A male resident was quarantined at home for 14 days after traveling to Wuhan on business. Doctors from the district’s center for disease control and prevention went to his home twice a day to take his temperature, and Sheng’s team brought him food and books.
“I don’t feel nervous and the epidemic prevention and control measures here are fairly standard. Being subject to 14 days of mandatory quarantine is the same as what we have in Japan,” the Japanese man, who declined to be named, was quoted as saying by Xinhua News Agency.
His quarantine period expired on Jan 28. “Although 14 days seemed a little bit long, he and his family cooperated very well. They fully understand that community safety is top priority at this moment,” said Sheng, adding that an Australian family of four is still under quarantine.
Some expats have joined the battle against the virus. Thomas Derksen, from Germany, who makes comedy videos in Shanghai, uploaded a clip on Jan 26 in which he talked with a medical expert from Germany to give people more information about preventing the spread of the virus. The clip, with Chinese subtitles, has been viewed millions of times on Sina Weibo.

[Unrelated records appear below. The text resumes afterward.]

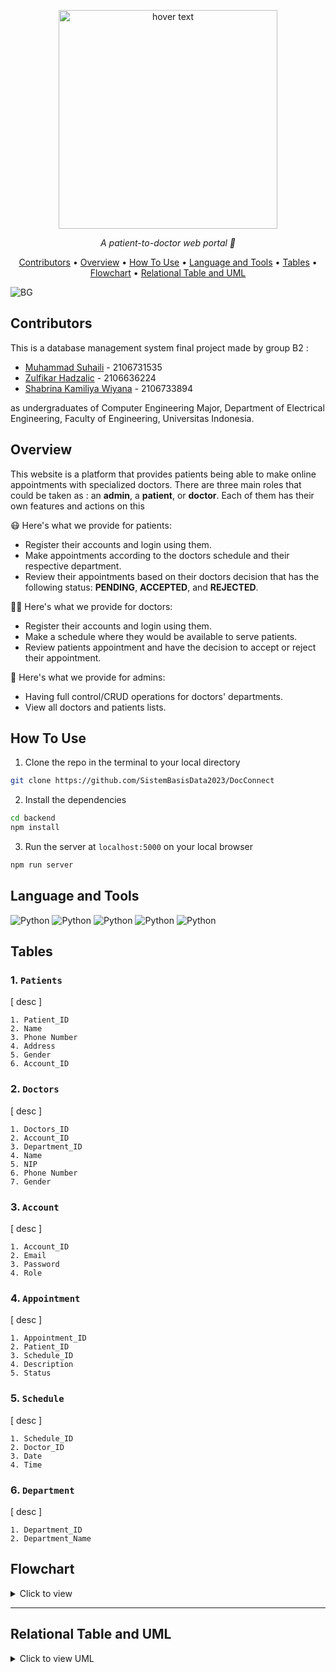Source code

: <p align="center">
  <img src="https://github.com/SistemBasisData2023/DocConnect/assets/88538229/cd72c456-0243-4048-8685-c45e557eb29a" width="350" title="hover text">

</p>

<p align="center">
  <i align="center">A patient-to-doctor web portal 💉</i>
</p>

<p align ="center">
  <a href="#contributors">Contributors</a> •
  <a href="#overview">Overview</a> •
  <a href="#how-to-use">How To Use</a> •
  <a href="#language-and-tools">Language and Tools</a> •
  <a href="#tables">Tables</a> •
  <a href="#flowchart">Flowchart</a> •
  <a href="#relational-table-and-uml">Relational Table and UML</a> 
</p>

![BG](https://github.com/SistemBasisData2023/DocConnect/assets/88538229/1badd467-b4cf-43c3-abf8-0eff6c688cb4)

## Contributors
This is a database management system final project made by group B2  :

- [Muhammad Suhaili](https://github.com/aleeein) - 2106731535
- [Zulfikar Hadzalic](https://github.com/ZulfikarHadzalic) - 2106636224
- [Shabrina Kamiliya Wiyana](https://github.com/skamiliya) - 2106733894 

as undergraduates of Computer Engineering Major, Department of Electrical Engineering, Faculty of Engineering, Universitas Indonesia.

## Overview
This website is a platform that provides patients being able to make online appointments with specialized doctors. There are three main roles that could be taken as : an **admin**, a **patient**, or **doctor**. Each of them has their own features and actions on this 

😷 Here's what we provide for patients:

- Register their accounts and login using them.
- Make appointments according to the doctors schedule and their respective department.
- Review their appointments based on their doctors decision that has the following status: **PENDING**, **ACCEPTED**, and **REJECTED**.

👨‍⚕️ Here's what we provide for doctors:

- Register their accounts and login using them.
- Make a schedule where they would be available to serve patients.
- Review patients appointment and have the decision to accept or reject their appointment.

🏥 Here's what we provide for admins:

- Having full control/CRUD operations for doctors' departments.
- View all doctors and patients lists.

## How To Use

1. Clone the repo in the terminal to your local directory 
```sh
git clone https://github.com/SistemBasisData2023/DocConnect
```
2. Install the dependencies
```sh
cd backend
npm install
```
3. Run the server at ```localhost:5000``` on your local browser
```sh
npm run server
```

## Language and Tools

<p float = "left">
<img alt="Python" src="https://img.shields.io/badge/-JavaScript-F7DF1E?style=flat-square&logo=javascript&logoColor=black">
<img alt="Python" src="https://img.shields.io/badge/express.js-%23404d59.svg?style=flat-square&logo=express&logoColor=%2361DAFB">
<img alt="Python" src="https://img.shields.io/badge/html5-%23E34F26.svg?style=flat-square&logo=html5&logoColor=white" />
<img alt="Python" src="https://img.shields.io/badge/postgres-%23316192.svg?style=flat-square&logo=postgresql&logoColor=white" />
<img alt="Python" src="https://img.shields.io/badge/tailwindcss-%2338B2AC.svg?style=flat-square&logo=tailwind-css&logoColor=white" />
</p>

## Tables

### 1.  ```Patients```
[ desc ]
```
1. Patient_ID
2. Name
3. Phone Number
4. Address
5. Gender
6. Account_ID
```

### 2.  ```Doctors```
[ desc ]
```
1. Doctors_ID
2. Account_ID
3. Department_ID
4. Name
5. NIP
6. Phone Number
7. Gender
```

### 3.  ```Account```
[ desc ]
```
1. Account_ID
2. Email
3. Password
4. Role
```

### 4.  ```Appointment```
[ desc ]
```
1. Appointment_ID
2. Patient_ID
3. Schedule_ID
4. Description
5. Status
```

### 5.  ```Schedule```
[ desc ]
```
1. Schedule_ID
2. Doctor_ID
3. Date
4. Time
```

### 6.  ```Department```
[ desc ]
```
1. Department_ID
2. Department_Name
```

## Flowchart
<details>
  <summary>Click to view </summary>


</details>

---

## Relational Table and UML
<details>
  <summary>Click to view UML</summary>
  ![drawSQL-roughview-export-2023-06-07](https://github.com/SistemBasisData2023/DocConnect/assets/88538229/d02dbab3-569f-4ed6-ae0c-361553709e71))

</details>






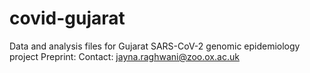 # covid-gujarat
Data and analysis files for Gujarat SARS-CoV-2 genomic epidemiology project
Preprint:
Contact: jayna.raghwani@zoo.ox.ac.uk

Derksen, a former student at Fudan University in Shanghai, is fluent in Mandarin.
On Feb 1, the Foreign Affairs Office of the Shanghai Municipal Government and the Shanghai People’s Association for Friendship with Foreign Countries said they had received letters from diplomats and heads of international organizations, paying tribute to China for its determination and courage in fighting the epidemic and offering their support for the Chinese people in the battle.
“We are good friends with the lovely people of China and will stand with you in this difficult time with our hearts close together,” Ramazan Parvaz, consul general of Iran in Shanghai, wrote in a letter.

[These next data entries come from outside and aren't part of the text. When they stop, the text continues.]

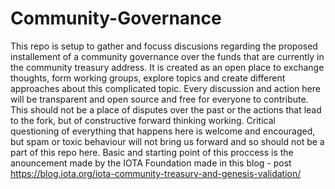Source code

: # Community-Governance
This repo is setup to gather and focuss discusions regarding the proposed installement of a community governance over the funds that are currently in the community treasury address.
It is created as an open place to exchange thoughts, form working groups, explore topics and create different approaches about this complicated topic. Every discussion and action here will be transparent and open source and free for everyone to contribute.
This should not be a place of disputes over the past or the actions that lead to the fork, but of constructive forward thinking working. Critical questioning of everything that happens here is welcome and encouraged, but spam or toxic behaviour will not bring us forward and so should not be a part of this repo here.
Basic and starting point of this proccess is the anouncement made by the IOTA Foundation made in this blog - post https://blog.iota.org/iota-community-treasury-and-genesis-validation/
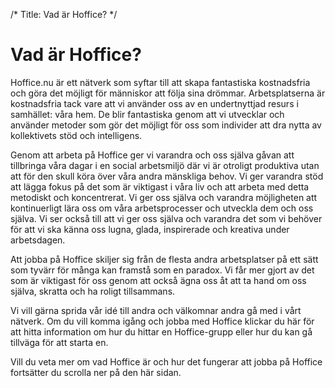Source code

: /*
Title: Vad är Hoffice?
*/

# Vad är Hoffice?

Hoffice.nu är ett nätverk som syftar till att skapa fantastiska kostnadsfria och göra det möjligt för människor att följa
sina drömmar. Arbetsplatserna är kostnadsfria tack vare att vi använder oss av en undertnyttjad resurs i samhället: våra
hem. De blir fantastiska genom att vi utvecklar och använder metoder som gör det möjligt för oss som individer att dra
nytta av kollektivets stöd och intelligens.

Genom att arbeta på Hoffice ger vi varandra och oss själva gåvan att tillbringa våra dagar i en social arbetsmiljö där
vi är otroligt produktiva utan att för den skull köra över våra andra mänskliga behov. Vi ger varandra stöd att lägga
fokus på det som är viktigast i våra liv och att arbeta med detta metodiskt och koncentrerat. Vi ger oss själva och
varandra möjligheten att kontinuerligt lära oss om våra arbetsprocesser och utveckla dem och oss själva. Vi ser också
till att vi ger oss själva och varandra det som vi behöver för att vi ska känna oss lugna, glada, inspirerade och kreativa
under arbetsdagen.

Att jobba på Hoffice skiljer sig från de flesta andra arbetsplatser på ett sätt som tyvärr för många kan framstå som en
paradox. Vi får mer gjort av det som är viktigast för oss genom att också ägna oss åt att ta hand om oss själva, skratta
och ha roligt tillsammans.

Vi vill gärna sprida vår idé till andra och välkomnar andra gå med i vårt nätverk. Om du vill komma igång och jobba med
Hoffice klickar du här för att hitta information om hur du hittar en Hoffice-grupp eller hur du kan gå tillväga för att
starta en.

Vill du veta mer om vad Hoffice är och hur det fungerar att jobba på Hoffice fortsätter du scrolla ner på den här sidan.
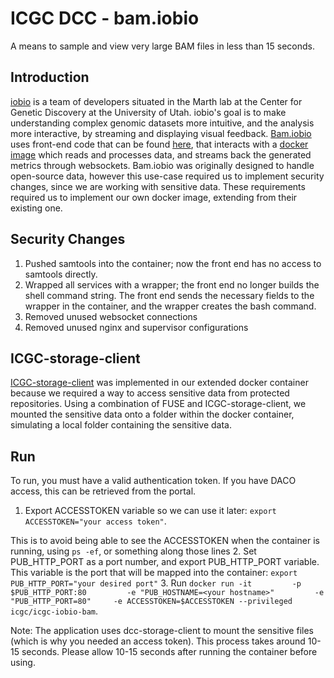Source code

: ICGC DCC - bam.iobio
===

A means to sample and view very large BAM files in less than 15 seconds.

Introduction
---
[iobio](http://iobio.io/) is a team of developers situated in the Marth lab at the Center for Genetic Discovery at the University of Utah. iobio's goal is to make understanding complex genomic datasets more intuitive, and the analysis more interactive, by streaming and displaying visual feedback. [Bam.iobio](http://bam.iobio.io/) uses front-end code that can be found [here](https://github.com/chmille4/bam.iobio.io), that interacts with a [docker image](https://hub.docker.com/r/qiaoy/iobio-bundle.bam-iobio/) which reads and processes data, and streams back the generated metrics through websockets. Bam.iobio was originally designed to handle open-source data, however this use-case required us to implement security changes, since we are working with sensitive data. These requirements required us to implement our own docker image, extending from their existing one.

Security Changes
---
 1. Pushed samtools into the container; now the front end has no access to samtools directly.
 2. Wrapped all services with a wrapper; the front end no longer builds the shell command string. The front end sends the necessary fields to the wrapper in the container, and the wrapper creates the bash command.
 3. Removed unused websocket connections
 4. Removed unused nginx and supervisor configurations 

ICGC-storage-client
---
[ICGC-storage-client](https://hub.docker.com/r/icgc/icgc-storage-client/) was implemented in our extended docker container because we required a way to access sensitive data from protected repositories. Using a combination of FUSE and ICGC-storage-client, we mounted the sensitive data onto a folder within the docker container, simulating a local folder containing the sensitive data.

Run
---
To run, you must have a valid authentication token. If you have DACO access, this can be retrieved from the portal.
 1. Export ACCESSTOKEN variable so we can use it later: `export ACCESSTOKEN="your access token"`.

 This is to avoid being able to see the ACCESSTOKEN when the container is running, using `ps -ef`, or something along those lines
 2. Set PUB_HTTP_PORT as a port number, and export PUB_HTTP_PORT variable. This variable is the port that will be mapped into the container: `export PUB_HTTP_PORT="your desired port"`
 3. Run `docker run -it         -p $PUB_HTTP_PORT:80         -e "PUB_HOSTNAME=<your hostname>"         -e "PUB_HTTP_PORT=80"     -e ACCESSTOKEN=$ACCESSTOKEN --privileged icgc/icgc-iobio-bam`.

Note: The application uses dcc-storage-client to mount the sensitive files (which is why you needed an access token). This process takes around 10-15 seconds. Please allow 10-15 seconds after running the container before using.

On Jan 29, the Foreign Affairs Office and the Shanghai Municipal Health Commission jointly held a meeting with 105 officials from 66 consular agencies to update them on the situation in the municipality, on the measures taken to battle the coronavirus and to supply them with information about the supply of protective items, including face masks.
After the meeting, Leisbeth Coromoto Berrios Leon, consul general of Venezuela in Shanghai, wrote in Chinese on a piece of paper, “Stay strong China.”
In addition, the Beijing citizens’ hotline 12345 is available in English, French, German, Russian, Spanish, Japanese, Korean and Arabic, with the English service available 24 hours.
Earlier, the National Immigration Administration issued a guideline for foreigners in China about preventive measures against the coronavirus.
Published in English, Russian, French, German, Japanese and Korean, the guideline advises foreigners to strengthen personal protection and health monitoring, minimize outdoor activities and maintain good hygiene and health habits.
It also answers questions about immigration policies for foreigners, as well as applications for visas and residence permits.
The administration is sending related information to foreigners via email, text message and Weibo and WeChat.